--- START ---

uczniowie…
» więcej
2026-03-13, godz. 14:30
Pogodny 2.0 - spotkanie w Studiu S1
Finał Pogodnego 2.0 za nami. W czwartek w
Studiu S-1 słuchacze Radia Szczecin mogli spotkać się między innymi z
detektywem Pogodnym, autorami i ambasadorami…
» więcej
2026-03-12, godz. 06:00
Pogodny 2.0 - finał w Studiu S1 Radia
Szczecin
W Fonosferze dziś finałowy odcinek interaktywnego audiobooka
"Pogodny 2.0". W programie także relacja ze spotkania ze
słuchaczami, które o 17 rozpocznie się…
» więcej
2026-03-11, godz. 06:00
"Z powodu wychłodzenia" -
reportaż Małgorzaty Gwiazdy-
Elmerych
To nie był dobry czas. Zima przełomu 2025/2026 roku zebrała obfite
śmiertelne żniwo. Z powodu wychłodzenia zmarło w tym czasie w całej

--- END ---

_JOB ITEM_
Without any alteration, retype all of the material above.

_RESULT FOR THIS TASK_
uczniowie…
» więcej
2026-03-13, godz. 14:30
Pogodny 2.0 - spotkanie w Studiu S1
Finał Pogodnego 2.0 za nami. W czwartek w
Studiu S-1 słuchacze Radia Szczecin mogli spotkać się między innymi z
detektywem Pogodnym, autorami i ambasadorami…
» więcej
2026-03-12, godz. 06:00
Pogodny 2.0 - finał w Studiu S1 Radia
Szczecin
W Fonosferze dziś finałowy odcinek interaktywnego audiobooka
"Pogodny 2.0". W programie także relacja ze spotkania ze
słuchaczami, które o 17 rozpocznie się…
» więcej
2026-03-11, godz. 06:00
"Z powodu wychłodzenia" -
reportaż Małgorzaty Gwiazdy-
Elmerych
To nie był dobry czas. Zima przełomu 2025/2026 roku zebrała obfite
śmiertelne żniwo. Z powodu wychłodzenia zmarło w tym czasie w całej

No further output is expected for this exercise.